Supplied records Block Start

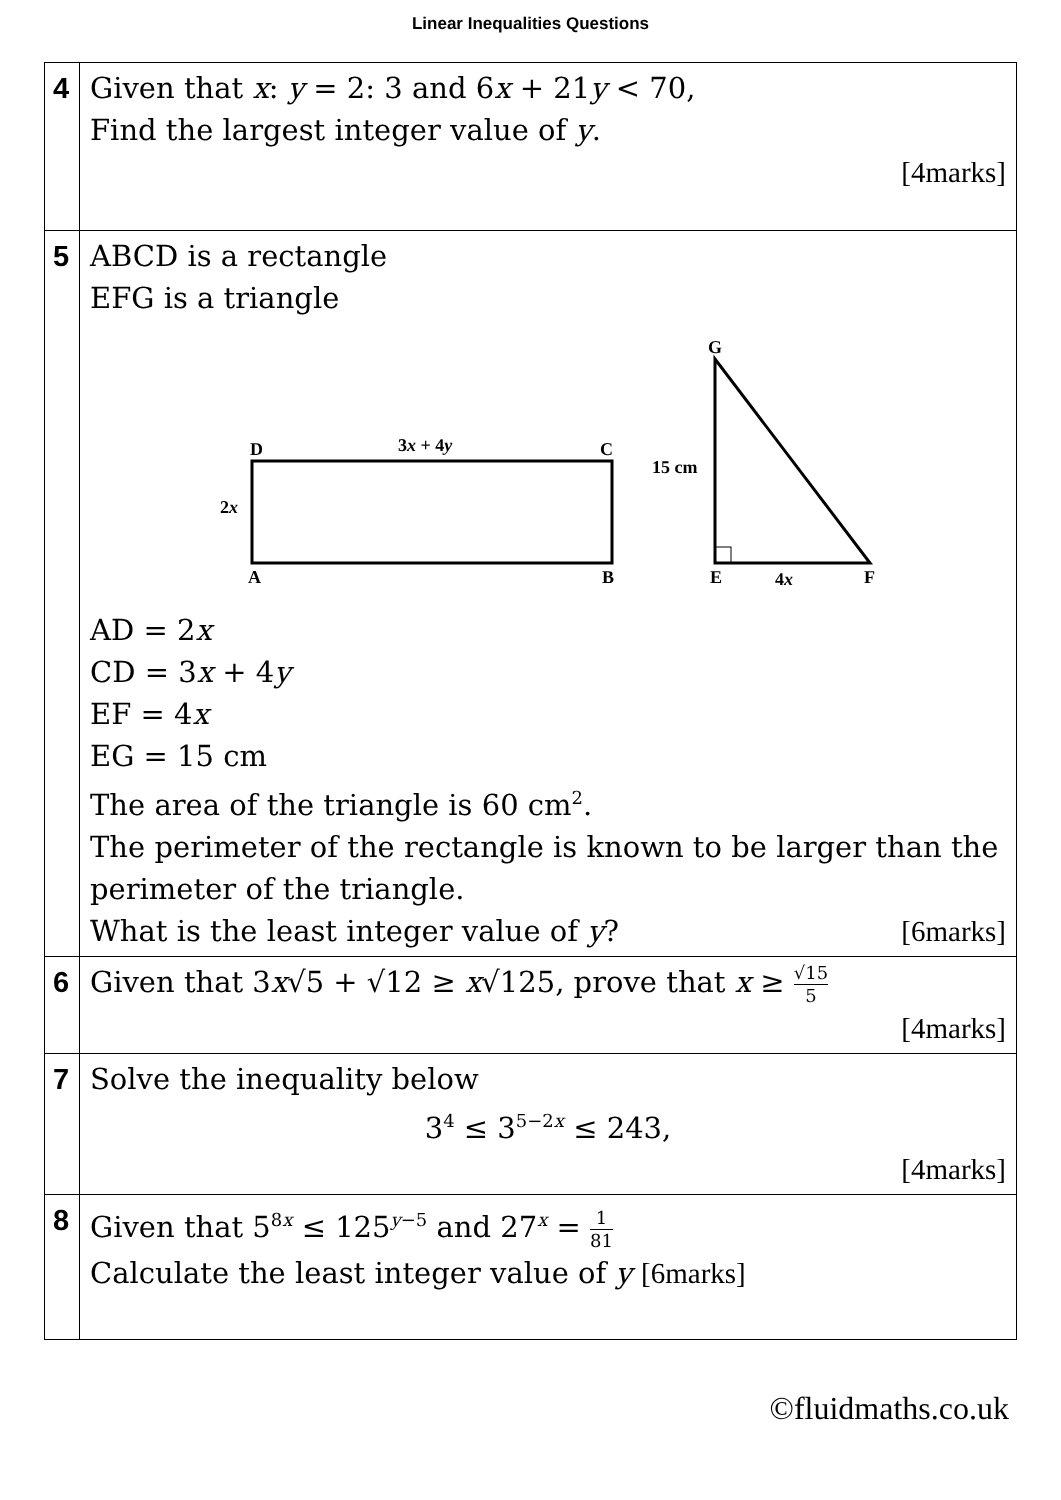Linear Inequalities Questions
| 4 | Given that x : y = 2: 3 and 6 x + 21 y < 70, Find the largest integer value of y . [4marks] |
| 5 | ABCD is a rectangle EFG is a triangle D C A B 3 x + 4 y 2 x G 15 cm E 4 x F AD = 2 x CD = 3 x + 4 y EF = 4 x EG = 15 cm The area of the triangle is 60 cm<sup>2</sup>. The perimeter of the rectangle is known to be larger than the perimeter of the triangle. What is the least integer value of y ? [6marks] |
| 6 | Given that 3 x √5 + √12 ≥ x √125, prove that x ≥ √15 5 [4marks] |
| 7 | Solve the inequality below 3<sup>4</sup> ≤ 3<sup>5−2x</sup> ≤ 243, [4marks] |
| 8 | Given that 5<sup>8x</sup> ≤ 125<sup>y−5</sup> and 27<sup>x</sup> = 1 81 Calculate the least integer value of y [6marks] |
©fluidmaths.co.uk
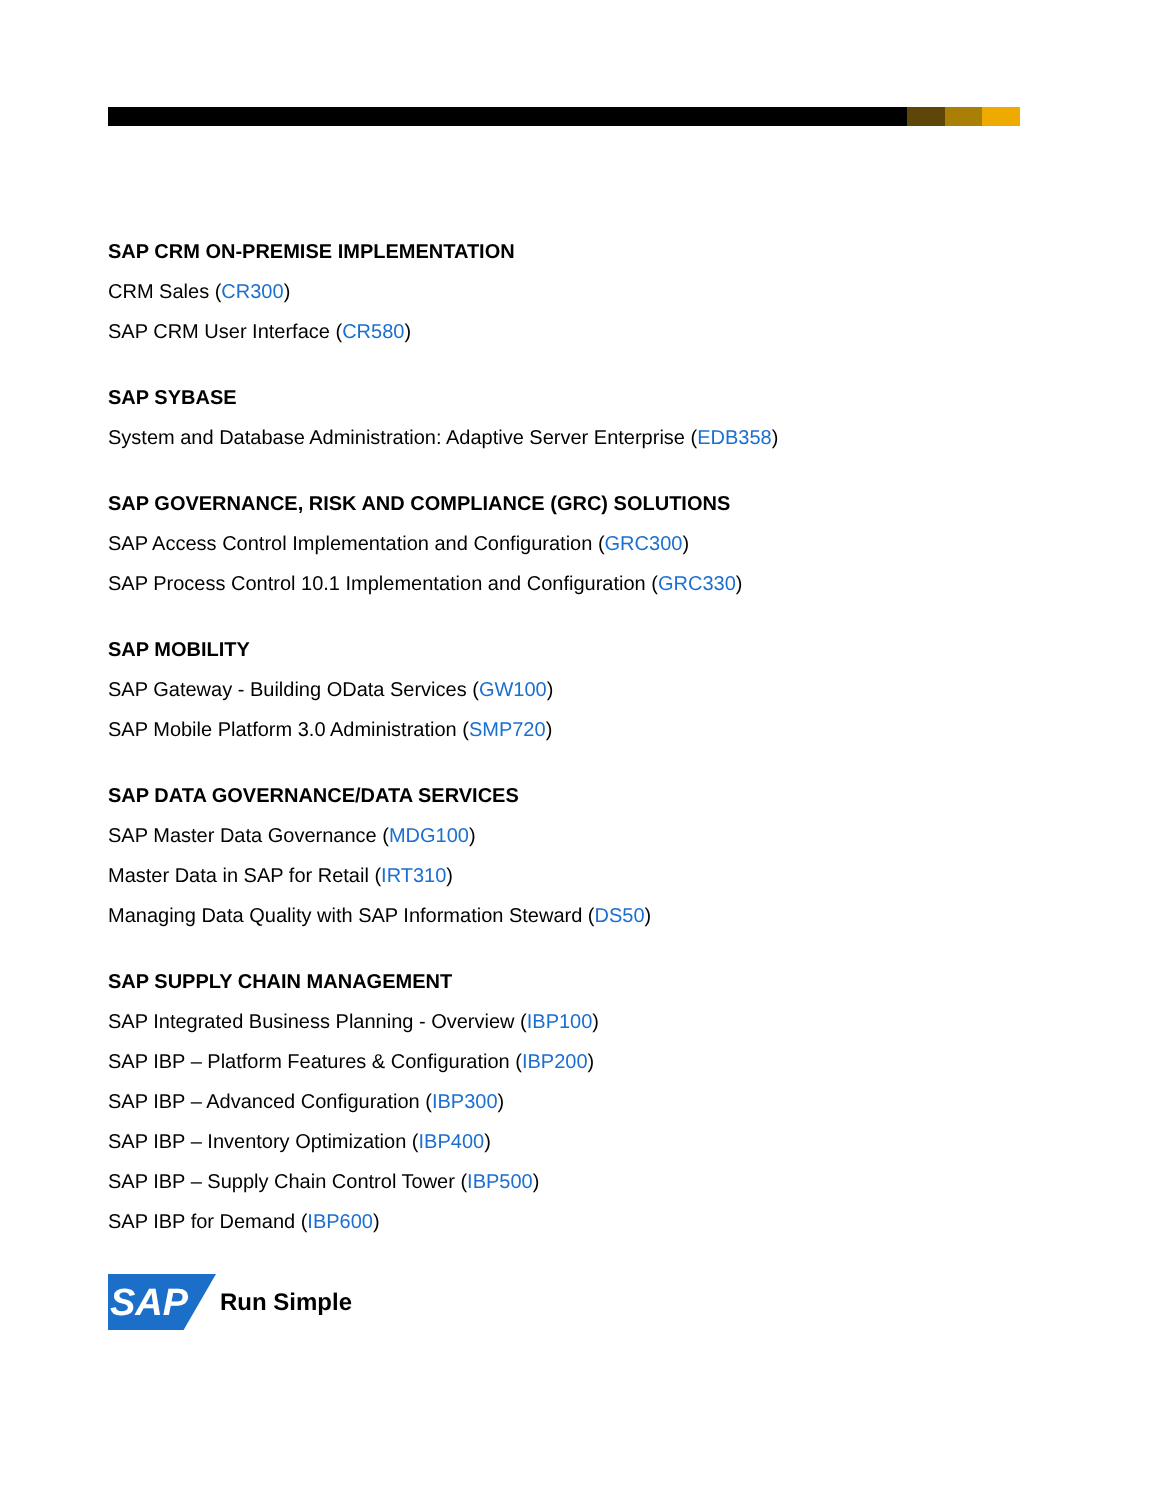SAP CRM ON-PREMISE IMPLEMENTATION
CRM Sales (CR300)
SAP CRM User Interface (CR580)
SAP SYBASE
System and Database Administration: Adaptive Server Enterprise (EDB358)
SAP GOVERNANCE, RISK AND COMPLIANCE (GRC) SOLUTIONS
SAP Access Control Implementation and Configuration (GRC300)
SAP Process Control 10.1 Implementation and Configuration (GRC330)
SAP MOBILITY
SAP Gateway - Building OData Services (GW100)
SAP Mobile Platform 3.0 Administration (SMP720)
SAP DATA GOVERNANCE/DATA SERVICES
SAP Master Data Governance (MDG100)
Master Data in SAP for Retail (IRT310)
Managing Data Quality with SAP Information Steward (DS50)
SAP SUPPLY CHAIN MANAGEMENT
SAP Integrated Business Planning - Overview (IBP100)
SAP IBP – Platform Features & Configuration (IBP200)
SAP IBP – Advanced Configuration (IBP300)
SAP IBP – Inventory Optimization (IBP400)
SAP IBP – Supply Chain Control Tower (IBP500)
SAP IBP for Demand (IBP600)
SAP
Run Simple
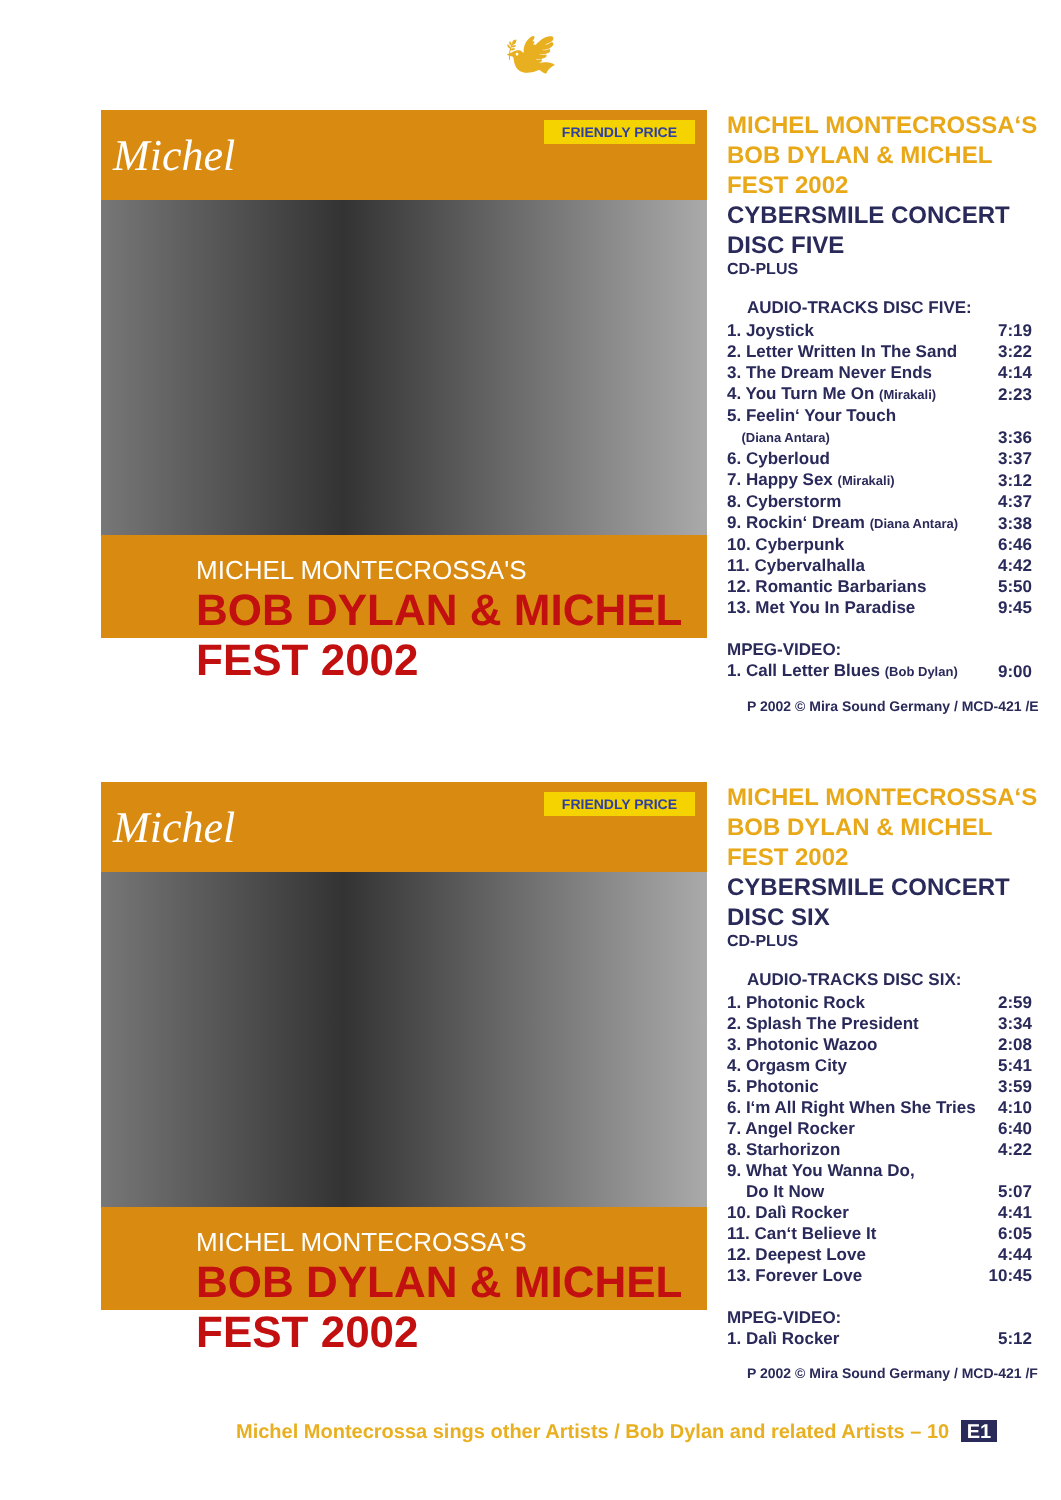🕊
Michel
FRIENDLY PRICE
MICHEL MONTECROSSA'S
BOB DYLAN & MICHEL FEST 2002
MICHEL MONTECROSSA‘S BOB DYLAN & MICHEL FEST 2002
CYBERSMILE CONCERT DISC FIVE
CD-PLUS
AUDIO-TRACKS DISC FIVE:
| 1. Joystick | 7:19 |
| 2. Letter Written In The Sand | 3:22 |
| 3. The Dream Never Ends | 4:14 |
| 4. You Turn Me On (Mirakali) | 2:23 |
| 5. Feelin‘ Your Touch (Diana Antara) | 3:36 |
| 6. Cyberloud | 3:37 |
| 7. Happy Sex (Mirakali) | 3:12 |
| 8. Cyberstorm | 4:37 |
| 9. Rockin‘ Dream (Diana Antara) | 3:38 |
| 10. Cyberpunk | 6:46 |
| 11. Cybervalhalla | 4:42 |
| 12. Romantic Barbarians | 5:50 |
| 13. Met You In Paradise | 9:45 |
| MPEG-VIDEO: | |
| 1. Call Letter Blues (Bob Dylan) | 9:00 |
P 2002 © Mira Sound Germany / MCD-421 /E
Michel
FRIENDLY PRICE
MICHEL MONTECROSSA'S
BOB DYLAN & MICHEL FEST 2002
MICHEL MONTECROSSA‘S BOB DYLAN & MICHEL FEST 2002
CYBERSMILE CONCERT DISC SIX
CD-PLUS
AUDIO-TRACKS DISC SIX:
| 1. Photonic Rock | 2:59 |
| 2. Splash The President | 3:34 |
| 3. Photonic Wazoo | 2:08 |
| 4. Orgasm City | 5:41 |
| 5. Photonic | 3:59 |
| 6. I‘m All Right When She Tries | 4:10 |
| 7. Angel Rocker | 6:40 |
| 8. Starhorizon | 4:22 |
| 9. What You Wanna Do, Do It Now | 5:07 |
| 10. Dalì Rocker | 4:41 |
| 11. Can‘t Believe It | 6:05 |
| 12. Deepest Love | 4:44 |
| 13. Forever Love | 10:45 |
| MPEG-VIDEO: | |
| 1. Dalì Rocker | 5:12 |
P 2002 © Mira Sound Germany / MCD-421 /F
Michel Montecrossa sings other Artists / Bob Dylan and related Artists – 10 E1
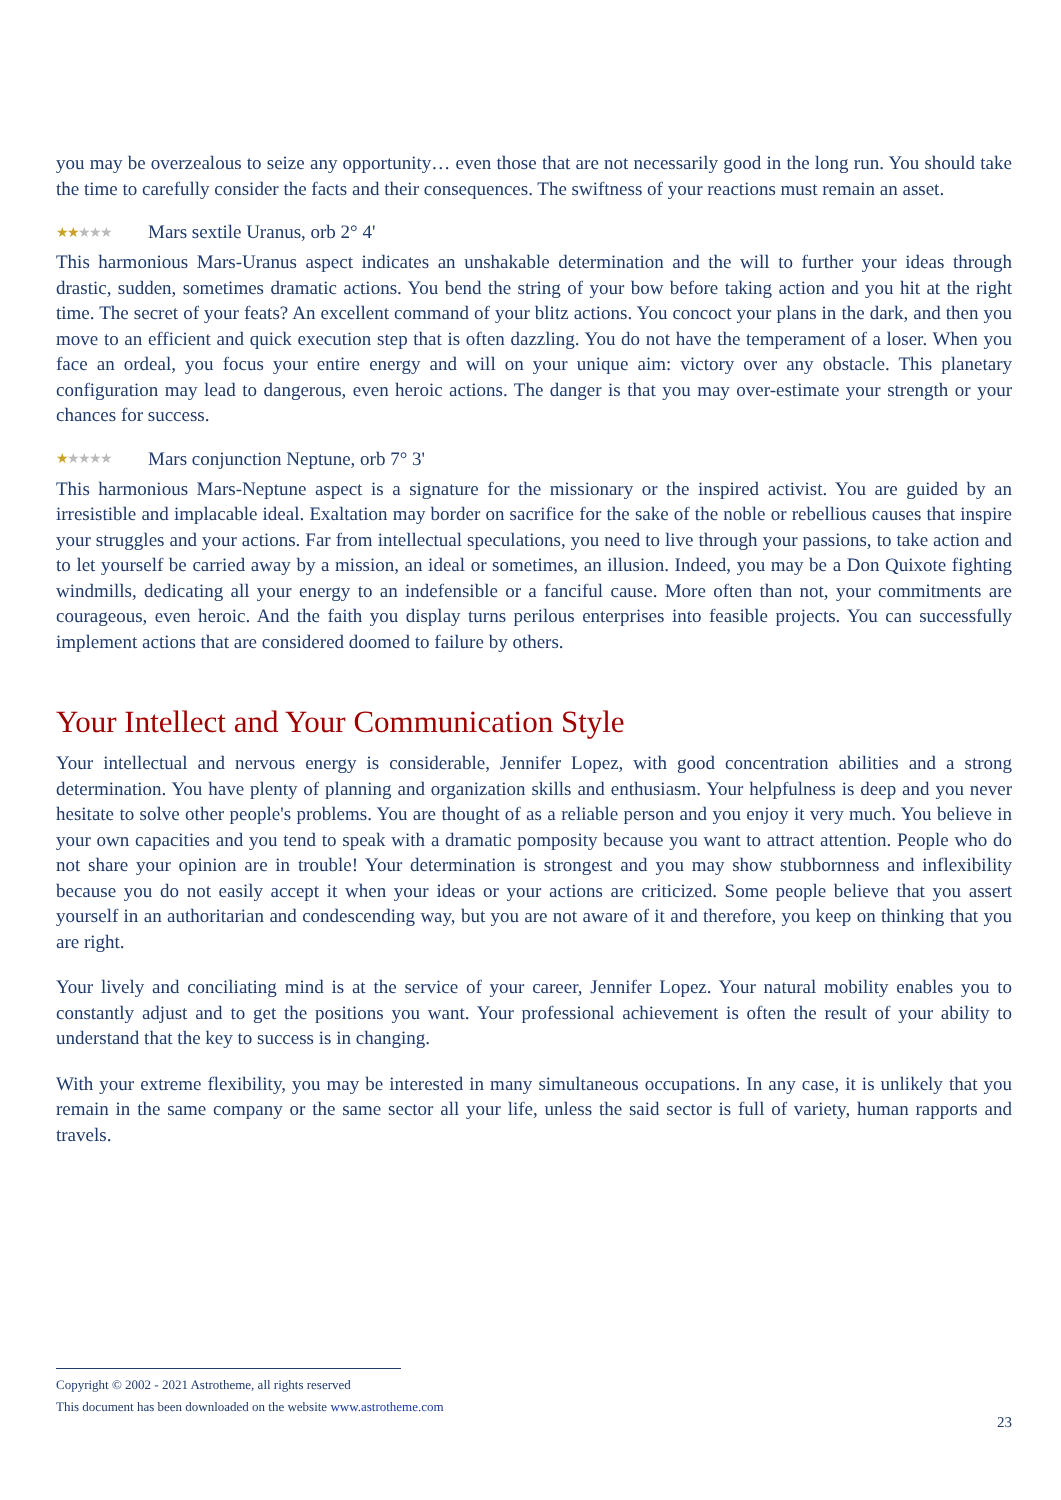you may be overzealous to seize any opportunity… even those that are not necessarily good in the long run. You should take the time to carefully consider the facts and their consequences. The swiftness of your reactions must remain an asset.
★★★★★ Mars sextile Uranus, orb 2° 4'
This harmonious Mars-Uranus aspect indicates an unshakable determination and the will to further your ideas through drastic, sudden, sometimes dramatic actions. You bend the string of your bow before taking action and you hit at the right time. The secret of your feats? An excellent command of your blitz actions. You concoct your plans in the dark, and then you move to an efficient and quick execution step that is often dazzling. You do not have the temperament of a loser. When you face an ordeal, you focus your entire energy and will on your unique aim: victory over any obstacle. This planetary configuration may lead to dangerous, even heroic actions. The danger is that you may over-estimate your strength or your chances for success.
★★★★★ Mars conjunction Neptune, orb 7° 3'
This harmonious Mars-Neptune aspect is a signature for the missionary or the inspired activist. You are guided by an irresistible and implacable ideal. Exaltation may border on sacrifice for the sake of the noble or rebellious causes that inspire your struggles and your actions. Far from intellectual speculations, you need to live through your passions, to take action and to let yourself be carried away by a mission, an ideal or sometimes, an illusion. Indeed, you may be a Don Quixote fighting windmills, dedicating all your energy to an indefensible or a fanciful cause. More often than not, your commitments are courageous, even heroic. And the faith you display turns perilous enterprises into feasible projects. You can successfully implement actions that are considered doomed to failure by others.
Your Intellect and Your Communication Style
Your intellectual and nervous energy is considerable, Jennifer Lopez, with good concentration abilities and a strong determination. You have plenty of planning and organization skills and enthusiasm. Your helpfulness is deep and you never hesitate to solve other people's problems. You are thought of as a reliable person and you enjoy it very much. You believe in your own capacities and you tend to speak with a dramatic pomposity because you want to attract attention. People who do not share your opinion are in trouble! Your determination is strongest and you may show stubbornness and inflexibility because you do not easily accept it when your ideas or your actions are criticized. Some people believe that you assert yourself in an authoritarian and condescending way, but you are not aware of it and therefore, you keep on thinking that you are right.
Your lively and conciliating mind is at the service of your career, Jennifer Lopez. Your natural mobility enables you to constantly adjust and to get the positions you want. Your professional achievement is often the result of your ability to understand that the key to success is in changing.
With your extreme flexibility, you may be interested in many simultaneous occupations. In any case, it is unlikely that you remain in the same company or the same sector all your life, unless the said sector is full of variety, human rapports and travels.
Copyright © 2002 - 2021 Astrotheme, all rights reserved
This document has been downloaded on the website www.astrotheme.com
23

Supplied records Block End

Directions for this task:
Across the listing above, find all lines where the word "Photonic" is present and copy them.

Result:
| 1. Photonic Rock | 2:59 |
| 3. Photonic Wazoo | 2:08 |
| 5. Photonic | 3:59 |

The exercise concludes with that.